A weblog by Will Fitzgerald

Monthly Archives: May 2009

Zipf's law and city size

Olivia Judson writes a column for the New York Times, and she had a guest column by mathematician Steven Strogatz, a math professor at Cornell, “Math and the City.”

Strogatz writes:

One of the pleasures of looking at the world through mathematical eyes is that you can see certain patterns that would otherwise be hidden. This week’s column is about one such pattern. It’s a beautiful law of collective organization that links urban studies to zoology. It reveals Manhattan and a mouse to be variations on a single structural theme.

The mathematics of cities was launched in 1949 when George Zipf, a linguist working at Harvard, reported a striking regularity in the size distribution of cities. He noticed that if you tabulate the biggest cities in a given country and rank them according to their populations, the largest city is always about twice as big as the second largest, and three times as big as the third largest, and so on. In other words, the population of a city is, to a good approximation, inversely proportional to its rank. Why this should be true, no one knows.

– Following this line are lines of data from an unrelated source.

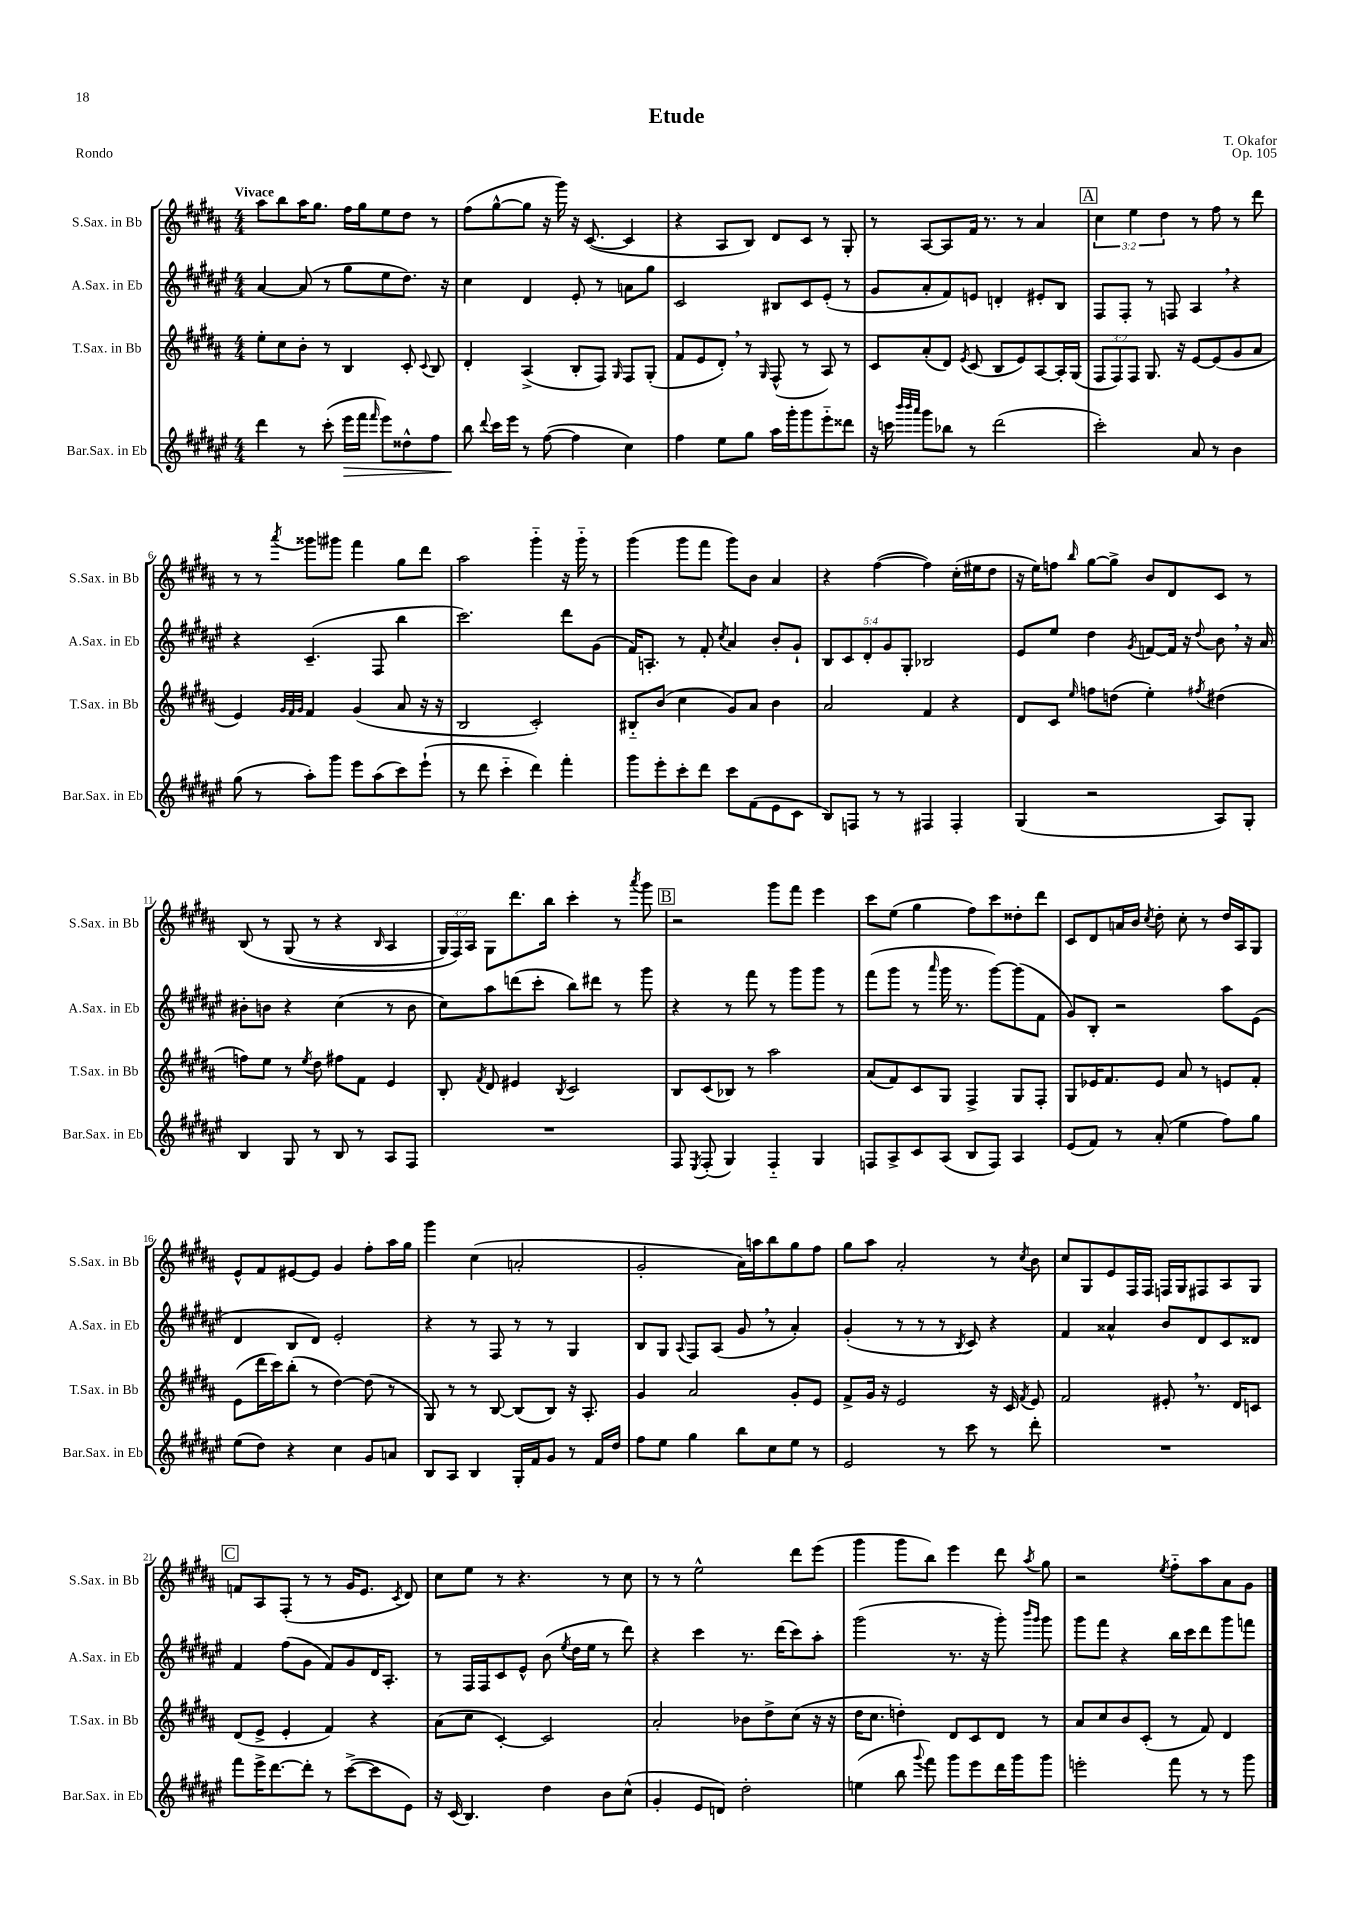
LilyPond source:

\header { title = "Etude" composer = "T. Okafor" opus = "Op. 105" piece = "Rondo" }
<<
\new StaffGroup <<
\new Staff = "s0" \with { instrumentName = "S.Sax. in Bb" shortInstrumentName = "S.Sax. in Bb" } {
    \clef treble \key b \major \numericTimeSignature \time 4/4 \override Staff.TupletNumber.text = #tuplet-number::calc-fraction-text \tempo "Vivace"
    \autoBeamOff ais''8[ b''8 ais''16 gis''8.] fis''16[ gis''16 e''8 dis''8] r8 |
    fis''8[( gis''8~-^ gis''8] r16 gis'''16) r16 cis'8.~( cis'4 |
    r4 ais8[ b8]) dis'8[ cis'8] r8 gis8-. |
    r8 ais8[~ ais8 fis'16] r8. r8 ais'4 |
    \mark \markup { \box "A" } \tuplet 3/2 { cis''4 e''4 dis''4 } r8 fis''8 r8 dis'''8 |
    r8 r8 \acciaccatura { ais'''8 } gisis'''8[ gis'''8] fis'''4 gis''8[ dis'''8] |
    ais''2 gis'''4-_ r16 gis'''16-_ r8 |
    gis'''4( gis'''8[ fis'''8] gis'''8[) b'8] ais'4 |
    r4 fis''4~( fis''4) cis''16[-.( eis''16 dis''8] |
    r16 e''16[) f''8] \grace { b''16 } gis''8[~ gis''8]-> b'8[ dis'8 cis'8] r8 |
    b8\( r8 gis8( r8 r4 \grace { b16 } ais4 |
    \tuplet 3/2 { gis16[) fis16\) ais16] } gis8[ dis'''8. b''16] cis'''4-. r8 \acciaccatura { ais'''8 } gis'''8 |
    \mark \markup { \box "B" } r2 gis'''8[ fis'''8] e'''4 |
    cis'''8[ e''8]( gis''4 fis''8[) cis'''8 disis''8-. dis'''8] |
    cis'8[ dis'8 a'16 b'16] \acciaccatura { cis''8 } dis''8-. cis''8-. r8 dis''16[ ais16 gis8] |
    e'8[-^ fis'8 eis'8~ eis'8] gis'4 fis''8[-. ais''16 gis''16] |
    gis'''4 cis''4( a'2-. |
    gis'2-. ais'16[) a''16 b''8 gis''8 fis''8] |
    gis''8[ ais''8] ais'2-. r8 \acciaccatura { cis''8 } b'8 |
    cis''8[ gis8 e'8 fis16 fis16] f16[ gis16 fis8 ais8 gis8] |
    \mark \markup { \box "C" } f'8[ ais8 fis8]-.( r8 r8 gis'16[ e'8.] \acciaccatura { cis'8 } dis'8) |
    cis''8[ e''8] r8 r4. r8 cis''8 |
    r8 r8 e''2-^ dis'''8[ e'''8]( |
    gis'''4 gis'''8[ b''8]) e'''4 dis'''8 \acciaccatura { ais''8 } gis''8 |
    r2 \acciaccatura { e''8 } fis''8[-_ ais''8 ais'8 gis'8] \bar "|." |
}
\new Staff = "s1" \with { instrumentName = "A.Sax. in Eb" shortInstrumentName = "A.Sax. in Eb" } {
    \clef treble \key fis \major \numericTimeSignature \time 4/4 \override Staff.TupletNumber.text = #tuplet-number::calc-fraction-text
    \autoBeamOff ais'4~ ais'8( r8 gis''8[ eis''8 dis''8.]) r16 |
    cis''4 dis'4 eis'8-. r8 a'8[ gis''8] |
    cis'2 bis8[ cis'8 eis'8]-.( r8 |
    gis'8[ ais'8-. fis'8) e'8] d'4-. eis'8[-. b8] |
    \mark \markup { \box "A" } fis8[ fis8]-. r8 f8 ais4 \breathe r4 |
    r4 cis'4.--( fis8 b''4 |
    cis'''2.) dis'''8[ gis'8]( |
    fis'16[) a8.]-. r8 fis'8-. \acciaccatura { cis''8 } ais'4 b'8[-. gis'8]-! |
    \tuplet 5/4 { b8[ cis'8 dis'8-. gis'8 gis8]-. } bes2 |
    eis'8[ eis''8] dis''4 \acciaccatura { gis'8 } f'8[~ f'16] r16 \appoggiatura { dis''8 } b'8 \breathe r16 ais'16 |
    bis'8[-. b'8] r4 cis''4( r8 b'8 |
    cis''8[) ais''8 d'''8( cis'''8]-. b''8[) dis'''8] r8 gis'''8 |
    \mark \markup { \box "B" } r4 r8 fis'''8 r8 gis'''8[ gis'''8] r8 |
    fis'''8[( gis'''8] r8 \grace { ais'''16 } gis'''16 r8. gis'''8[~) gis'''8( fis'8] |
    gis'8[) b8]-. r2 ais''8[ eis'8]( |
    dis'4 b8[ dis'8]) eis'2-. |
    r4 r8 fis8 r8 r8 gis4 |
    b8[ gis8] \appoggiatura { ais8 } fis8[ ais8]( gis'8 \breathe r8 ais'4-.) |
    gis'4-.( r8 r8 r8 \acciaccatura { b8 } cis'8) r4 |
    fis'4 aisis'4-^ b'8[ dis'8 cis'8 disis'8] |
    \mark \markup { \box "C" } fis'4 fis''8[( gis'8] fis'8[) gis'8 dis'16 ais8.]-. |
    r8 fis16[ fis16 cis'8 eis'8]-^ b'8( \acciaccatura { eis''8 } dis''16[ eis''16] r8 dis'''8) |
    r4 cis'''4 r8. dis'''16[( cis'''8) ais''8]-. |
    gis'''2( r8. r16 gis'''8-.) \grace { b'''16[ gis'''16] } gis'''8 |
    gis'''8[ fis'''8] r4 b''16[ cis'''16 dis'''8 gis'''8 f'''8] \bar "|." |
}
\new Staff = "s2" \with { instrumentName = "T.Sax. in Bb" shortInstrumentName = "T.Sax. in Bb" } {
    \clef treble \key b \major \numericTimeSignature \time 4/4 \override Staff.TupletNumber.text = #tuplet-number::calc-fraction-text
    \autoBeamOff e''8[-. cis''8 b'8]-. r8 b4 cis'8-. \appoggiatura { cis'8 } b8 |
    dis'4-. ais4->( b8[-. fis8]) \grace { gis16 } fis8[ gis8]-.( |
    fis'8[ e'8 dis'8]-.) \breathe r8 \grace { gis16 } fis8-^( r8 ais8) r8 |
    cis'8[ ais'8-.( dis'8]) \acciaccatura { e'8 } cis'8( b8[ e'8) ais8~ ais16-. gis16]( |
    \mark \markup { \box "A" } \tuplet 3/2 { fis8[ fis8) fis8] } gis8. r16 e'8[~ e'8( gis'8 ais'8] |
    e'4) \grace { gis'32[ fis'32 gis'32] } fis'4 gis'4( ais'8 r16 r16 |
    b2 cis'2-.) |
    bis8[-_ b'8]( cis''4 gis'8[) ais'8] b'4 |
    ais'2 fis'4 r4 |
    dis'8[ cis'8] \grace { e''16 } f''8[ d''8]( e''4-.) \acciaccatura { fis''8 } dis''4( |
    f''8[) e''8] r8 \acciaccatura { e''8 } dis''8 fis''8[ fis'8] e'4 |
    b8-. \acciaccatura { fis'8 } dis'8 eis'4 \acciaccatura { b8 } cis'2 |
    \mark \markup { \box "B" } b8[ cis'8( bes8]) r8 ais''2 |
    ais'8[( fis'8) cis'8 gis8] fis4-> gis8[ fis8]-. |
    gis8[ ees'16 fis'8. ees'8] ais'8 r8 e'8[ fis'8]-. |
    e'8[( dis'''16 cis'''16) b''8]-.( r8 dis''4~) dis''8( r8 |
    gis8) r8 r8 b8~ b8[( b8]) r16 ais8.-. |
    gis'4 ais'2 gis'8[-. e'8] |
    fis'8[-> gis'16] r16 e'2 r16 cis'16 \acciaccatura { fis'8 } e'8 |
    fis'2 eis'8-. \breathe r8. dis'16[ c'8] |
    \mark \markup { \box "C" } dis'8[( e'8]-> e'4-. fis'4) r4 |
    ais'8[( cis''8] cis'4~-.) cis'2 |
    ais'2-. bes'8[ dis''8-> cis''8]( r16 r16 |
    dis''16[ cis''8.] d''4-.) dis'8[ cis'8 dis'8] r8 |
    ais'8[ cis''8 b'8 cis'8]-.( r8 fis'8) dis'4 \bar "|." |
}
\new Staff = "s3" \with { instrumentName = "Bar.Sax. in Eb" shortInstrumentName = "Bar.Sax. in Eb" } {
    \clef treble \key fis \major \numericTimeSignature \time 4/4
    \autoBeamOff dis'''4 r8 cis'''8-.( eis'''16[\> fis'''16] \grace { fis'''16 } eis'''8[) disis''8-^ fis''8] |
    b''8\! \appoggiatura { dis'''8 } cis'''16[ eis'''16] r8 fis''8~( fis''4 cis''4) |
    fis''4 eis''8[ gis''8] ais''16[ gis'''16-. gis'''8 eis'''8-_ disis'''8] |
    r16 c'''16 \grace { b'''32[ b'''32 ais'''32] } gis'''8[ bes''8] r8 dis'''2( |
    \mark \markup { \box "A" } cis'''2-.) ais'8 r8 b'4 |
    gis''8( r8 ais''8[-.) gis'''8] eis'''8[ ais''8( cis'''8) eis'''8]-!( |
    r8 dis'''8 cis'''4-_ dis'''4) fis'''4-. |
    gis'''8[ eis'''8-. cis'''8-. dis'''8] cis'''8[ fis'8( eis'8 cis'8] |
    b8[) f8] r8 r8 fis4 fis4-. |
    gis4( r2 ais8[) gis8]-. |
    b4 gis8 r8 b8 r8 ais8[ fis8] |
    R1 |
    \mark \markup { \box "B" } fis8 \acciaccatura { eis8 } fis8-.( gis4) fis4-_ gis4 |
    f8[ ais8-> cis'8 ais8]( b8[ f8]) ais4 |
    eis'8[( fis'8]) r8 ais'8-.( eis''4 fis''8[) gis''8] |
    eis''8[( dis''8]) r4 cis''4 gis'8[ a'8] |
    b8[ ais8] b4 gis16[-. fis'16 gis'8] r8 fis'16[ dis''16] |
    fis''8[ eis''8] gis''4 b''8[ cis''8 eis''8] r8 |
    eis'2 r8 cis'''8 r8 dis'''8-. |
    R1 |
    \mark \markup { \box "C" } fis'''8[ eis'''16-> dis'''8.~ dis'''8]-. r8 cis'''8[~->( cis'''8 eis'8]) |
    r16 cis'16( b4.) dis''4 b'8[ cis''8]-^( |
    gis'4-. eis'8[ d'8]) dis''2-. |
    e''4( b''8 \appoggiatura { gis'''8 } fis'''8) gis'''8[ eis'''8 dis'''16 gis'''16 gis'''8] |
    e'''2-. fis'''8 r8 r8 gis'''8 \bar "|." |
}
>>
>>
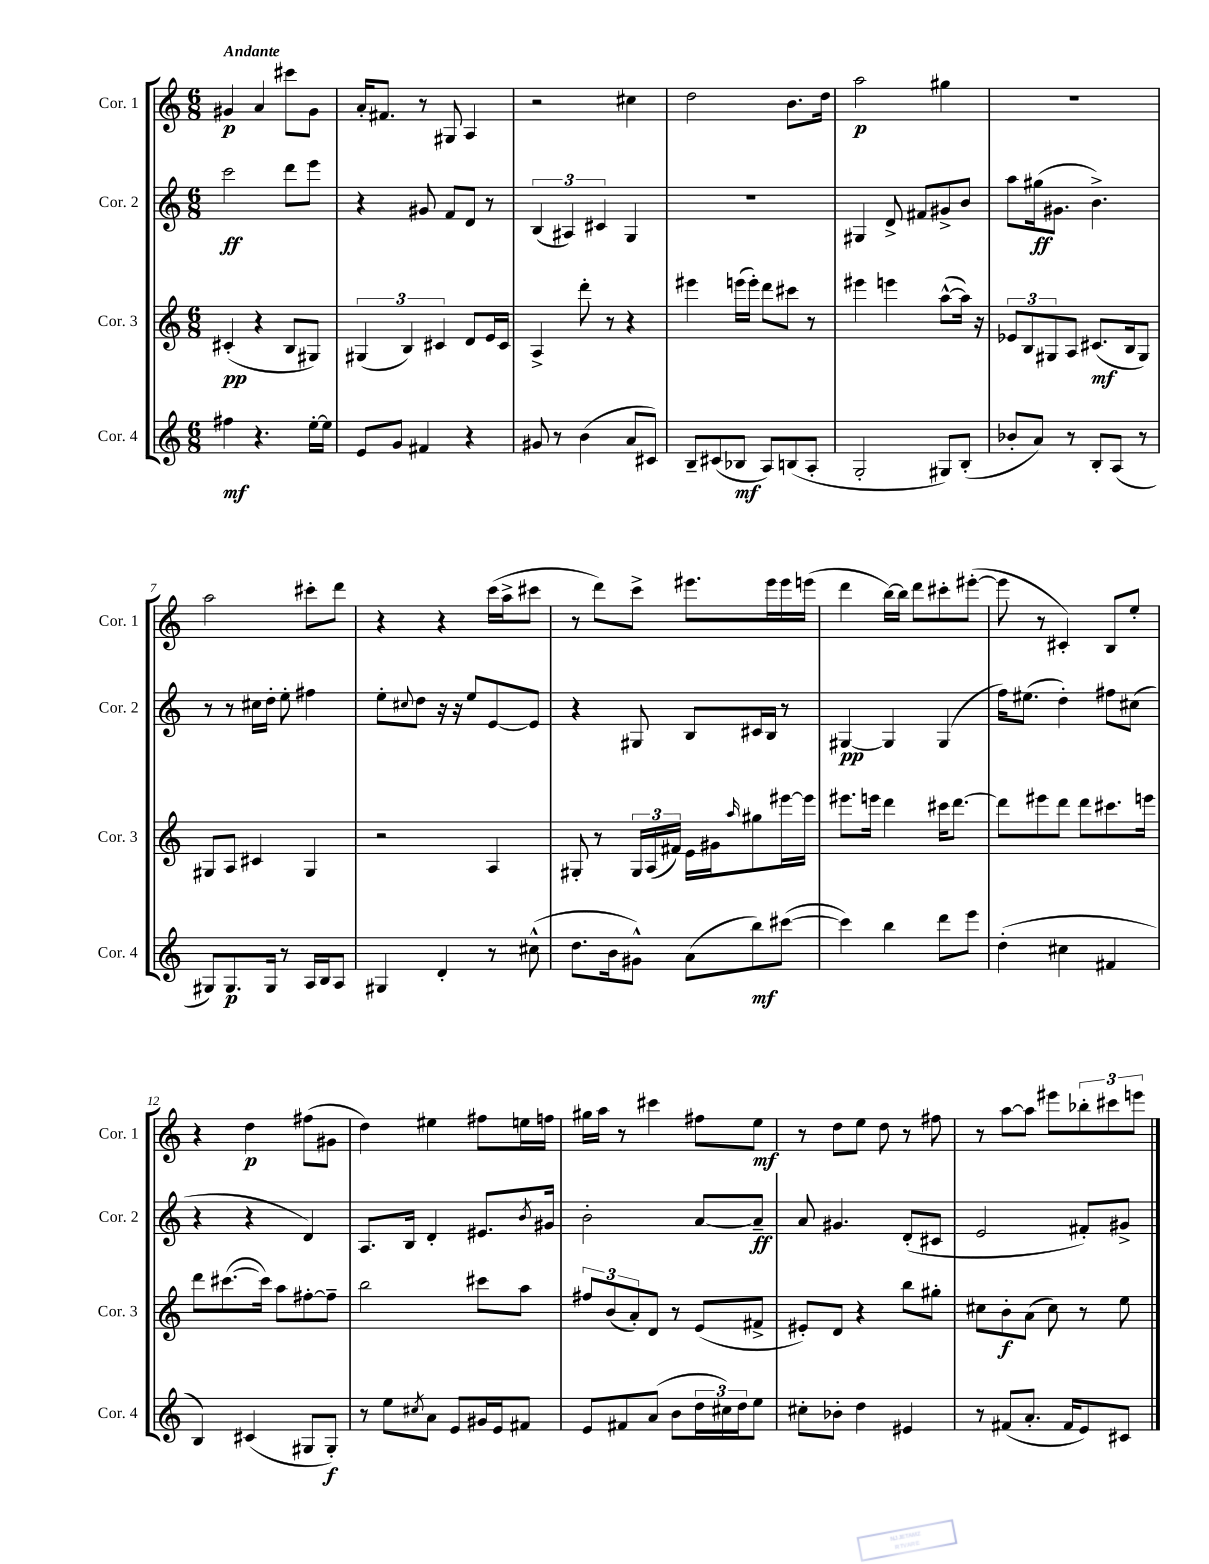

When Strogatz means by “about twice as big” here isn’t “almost exactly,” but what he says in the restatement, “the population of a city is, to a good approximation, inversely proportional to its rank.”

He comes into a lot of criticism in the comments from people in different countries pointing out that (for example) New York isn’t almost exactly twice as big as Los Angeles. But that is not what he is saying; he is saying that if you know that San Francisco is the 41st biggest city, you can ‘to a good approximation’ estimate its population. Specifically, you can find a good regression equation of the form population = c + r^n, where c is a constant, r is the rank, and n is an estimated power. He suggest that n will be “between 0.7 and 0.9”.

I took population estimates for the 480 largest metropolitan areas in the world (from PopulationData.net) and plugged them into that advanced scientific calculation engine, Excel.

Here is the equation I got (population in millions):

population = 110.98r^-0.744

The estimate is not very accurate for the very biggest cities (the top ten, including NYC and LA), but after that, the equation estimates the population from the rank within a million or so. For example, it estimates that the population of San Francisco (the 41st largest city) to be 7 million instead of the actual population of 7.35 million — only off by 350,000 based on rank alone!